"That's outrageous," said Hayward Councilman Kevin Dowling, shortly after the message arrived in his e-mail inbox on Friday afternoon. "These people don't live in Hayward. ... If it's such a great deal, why don't you bring it to your own city?"
The San Leandro business network e-mailed 1,100 people on its membership and e-mail lists, asking them to "join chamber leaders in showing support for the proposed Eastshore Energy Center."
The e-mail urged members to print out and mail a form letter to the California Energy Commission in support of the 115-megawatt gas-burning plant. It also warned that "a group of individuals is trying to kill" the project.
Dowling said he objected to the tone of the letter, a nearly identical version of which went out to members of the Hayward Chamber of Commerce last week.
The Hayward City Council voted unanimously to oppose the power plant in March, although the state has ultimate authority on whether it is built. The state Energy Commission has also reported receiving more than 1,300 letters against the plant so far.
"The council's against it, and most of the community is against it," Dowling said. "Everybody but the chamber is against it.
San Leandro Chamber CEO Diana Gentry said her organization decided to lend its support to the plant after receiving a request from Gordon Galvan, a local consultant for Texas-based plant developer Tierra Energy, and after talking to Tom Guarino, a community affairs representative for Pacific Gas & Electric.
Galvan is also a former San Leandro councilman who serves on the San Leandro Chamber's government relations committee. Guarino is a former CEO of the San Leandro Chamber who also serves on the government relations committee. Neither participated when the board voted last week to support the plant, Galvan said.
"We asked for their support," Galvan said. "We're going to ask a lot of people for their support. It's not just a Hayward issue, it's a regional issue."
Since the plans became known to the public late last year, proponents have argued that Eastshore's 14 internal combustion engines will help ensure safe, reliable electricity in the Hayward area. The facility would be a "peaker" plant, meant to generate energy for PG&E's power grid during periods of peak demand.
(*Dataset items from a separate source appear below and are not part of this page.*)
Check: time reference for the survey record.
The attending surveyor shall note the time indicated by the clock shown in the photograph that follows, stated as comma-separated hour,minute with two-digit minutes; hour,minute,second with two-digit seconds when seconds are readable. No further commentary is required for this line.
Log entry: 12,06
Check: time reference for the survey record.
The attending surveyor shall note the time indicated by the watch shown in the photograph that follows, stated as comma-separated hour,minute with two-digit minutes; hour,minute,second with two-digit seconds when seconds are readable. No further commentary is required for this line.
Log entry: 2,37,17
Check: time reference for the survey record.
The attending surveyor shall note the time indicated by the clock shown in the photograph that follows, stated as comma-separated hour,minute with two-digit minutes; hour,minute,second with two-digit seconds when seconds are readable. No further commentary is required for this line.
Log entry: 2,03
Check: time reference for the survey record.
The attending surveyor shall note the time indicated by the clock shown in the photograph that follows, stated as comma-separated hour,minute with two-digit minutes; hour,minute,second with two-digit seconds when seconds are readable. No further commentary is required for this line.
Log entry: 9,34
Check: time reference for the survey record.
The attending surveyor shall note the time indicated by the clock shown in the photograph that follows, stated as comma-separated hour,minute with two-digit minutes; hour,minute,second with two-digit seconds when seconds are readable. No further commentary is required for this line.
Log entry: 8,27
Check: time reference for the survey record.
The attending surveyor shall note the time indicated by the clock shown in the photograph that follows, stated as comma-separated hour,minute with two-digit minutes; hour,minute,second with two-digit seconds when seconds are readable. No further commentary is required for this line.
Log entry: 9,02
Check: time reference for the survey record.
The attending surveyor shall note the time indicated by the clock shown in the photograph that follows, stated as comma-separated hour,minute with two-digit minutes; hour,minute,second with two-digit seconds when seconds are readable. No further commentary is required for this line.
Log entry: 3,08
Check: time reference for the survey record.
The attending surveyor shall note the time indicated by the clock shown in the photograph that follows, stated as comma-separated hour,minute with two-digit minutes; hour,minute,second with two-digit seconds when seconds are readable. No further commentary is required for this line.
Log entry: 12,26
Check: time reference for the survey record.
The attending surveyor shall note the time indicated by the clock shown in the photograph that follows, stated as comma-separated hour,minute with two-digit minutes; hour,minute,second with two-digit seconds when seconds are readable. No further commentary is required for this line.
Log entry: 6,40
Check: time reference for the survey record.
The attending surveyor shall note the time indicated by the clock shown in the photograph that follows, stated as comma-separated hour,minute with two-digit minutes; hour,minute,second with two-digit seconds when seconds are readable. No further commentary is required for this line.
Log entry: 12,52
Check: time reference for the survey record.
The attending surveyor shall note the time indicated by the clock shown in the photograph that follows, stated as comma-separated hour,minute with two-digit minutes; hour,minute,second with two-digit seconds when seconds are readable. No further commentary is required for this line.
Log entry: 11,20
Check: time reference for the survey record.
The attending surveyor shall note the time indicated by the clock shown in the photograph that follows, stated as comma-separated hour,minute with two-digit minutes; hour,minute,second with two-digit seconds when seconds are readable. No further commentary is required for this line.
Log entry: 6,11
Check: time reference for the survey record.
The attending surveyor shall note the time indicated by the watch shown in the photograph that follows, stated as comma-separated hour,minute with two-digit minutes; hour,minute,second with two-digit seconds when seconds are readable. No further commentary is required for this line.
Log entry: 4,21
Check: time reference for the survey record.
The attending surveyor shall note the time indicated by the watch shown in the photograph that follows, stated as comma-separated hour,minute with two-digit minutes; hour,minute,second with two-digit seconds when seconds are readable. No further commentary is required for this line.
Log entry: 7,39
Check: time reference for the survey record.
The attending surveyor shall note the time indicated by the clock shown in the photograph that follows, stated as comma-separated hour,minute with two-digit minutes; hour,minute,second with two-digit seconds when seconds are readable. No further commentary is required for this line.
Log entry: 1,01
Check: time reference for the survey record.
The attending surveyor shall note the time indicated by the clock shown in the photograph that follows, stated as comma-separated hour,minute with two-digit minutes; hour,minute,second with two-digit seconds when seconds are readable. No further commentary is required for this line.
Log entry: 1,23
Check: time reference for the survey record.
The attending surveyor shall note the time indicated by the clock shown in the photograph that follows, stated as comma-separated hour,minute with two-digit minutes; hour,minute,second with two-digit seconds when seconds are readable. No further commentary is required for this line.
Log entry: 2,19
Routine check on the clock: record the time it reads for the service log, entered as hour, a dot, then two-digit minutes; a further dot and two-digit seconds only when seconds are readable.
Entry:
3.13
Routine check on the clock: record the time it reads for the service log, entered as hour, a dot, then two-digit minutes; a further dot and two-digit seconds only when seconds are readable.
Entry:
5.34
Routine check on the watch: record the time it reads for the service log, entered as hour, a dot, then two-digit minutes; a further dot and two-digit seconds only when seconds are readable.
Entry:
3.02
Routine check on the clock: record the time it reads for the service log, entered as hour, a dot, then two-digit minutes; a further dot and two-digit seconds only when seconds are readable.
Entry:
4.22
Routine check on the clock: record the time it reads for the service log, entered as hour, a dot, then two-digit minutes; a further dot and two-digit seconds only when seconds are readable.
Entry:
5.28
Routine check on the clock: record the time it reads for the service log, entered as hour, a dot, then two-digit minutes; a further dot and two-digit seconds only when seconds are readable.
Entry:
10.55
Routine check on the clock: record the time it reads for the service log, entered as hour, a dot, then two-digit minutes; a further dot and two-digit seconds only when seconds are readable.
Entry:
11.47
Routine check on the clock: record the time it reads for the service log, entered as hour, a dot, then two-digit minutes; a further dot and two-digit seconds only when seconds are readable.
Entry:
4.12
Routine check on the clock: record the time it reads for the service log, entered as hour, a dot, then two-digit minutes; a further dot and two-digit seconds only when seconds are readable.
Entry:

"As a chamber, we feel the project is good business," said Heidi Finberg, a former San Leandro Chamber CEO who said she brought the issue to the chamber's government affairs board on Galvan's behalf. "I don't know of any business, any real organized group, that is opposed to it."
Finberg said Galvan gave a presentation last week, and Guarino "spoke about it from an energy perspective."
Guarino did not return a call or e-mail for comment Friday, but PG&E spokesman David Eisenhauer called Guarino and was told that Guarino "abstained from voting" on the issue.
PG&E signed a contract more than a year ago to buy electricity from Tierra's future plant on Clawiter Road in west Hayward. But the investor-owned utility company has mostly avoided attending public meetings on the project, arguing that it is a third party to the proceedings and not directly involved.
"There's not a whole lot of information we can provide beyond what our contract is with (Tierra), to buy electricity from them," Eisenhauer said.
The e-mail sent to chamber members Friday indicates in the subject line that it is a paid advertisement for Tierra. It criticizes opponents who "ignore crucial facts" about the project's environmental impacts and its community benefits.
"Among the facts that they ignore is that California has a host of public agencies such as the California Energy Commission and the Bay Area Air Quality Management District that have scrutinized this project," the letter states. "Those who oppose the project prefer to utilize scare tactics and misinformation to create fear in individuals."
The air district has reviewed the project and determined it will comply with district standards as long as Tierra buys credits to reduce excess pollution elsewhere. The commission has not yet released its preliminary assessment of the project.
Gentry said chamber leaders voted to support the project because they believe it will help prevent rolling blackouts and brownouts.
"It has an effect on all businesses in Alameda County," Gentry said.
Andrew Wilson, a Hayward resident who has been one of the plant's most active opponents, said he believes the chamber's letter itself misinforms by overstating the specific local benefits to energy reliability.
"It's like a scatter network, it's not like a highway," Wilson said of the energy grid. "If you lose a line one place, they'll bring it in another way."
Critics have said they don't believe Clawiter Road is an appropriate place for the plant because it would be emitting pollutants less than a mile away from homes and schools. There is also another power plant, the 600-megawatt Russell City Energy Center, being proposed farther west in the same general area.
Gentry said the chamber has not taken a position on the Russell City Energy Center, or other power plant proposals, because it has not been asked to do so.
Galvan said the businesses represented by local chambers should be concerned about reliable power.
"You could generate in Tracy, you could generate in Reno, but then you have to build transmission lines," Galvan said. "It's needed here because this is where we have people living and working and businesses."
The Energy Commission's preliminary assessment of the Eastshore project, looking at environmental and other impacts, is scheduled to be completed by the end of July. The same assessment for the Russell City project was due Friday, and an official said it should be uploaded on the commission's Web site by this morning.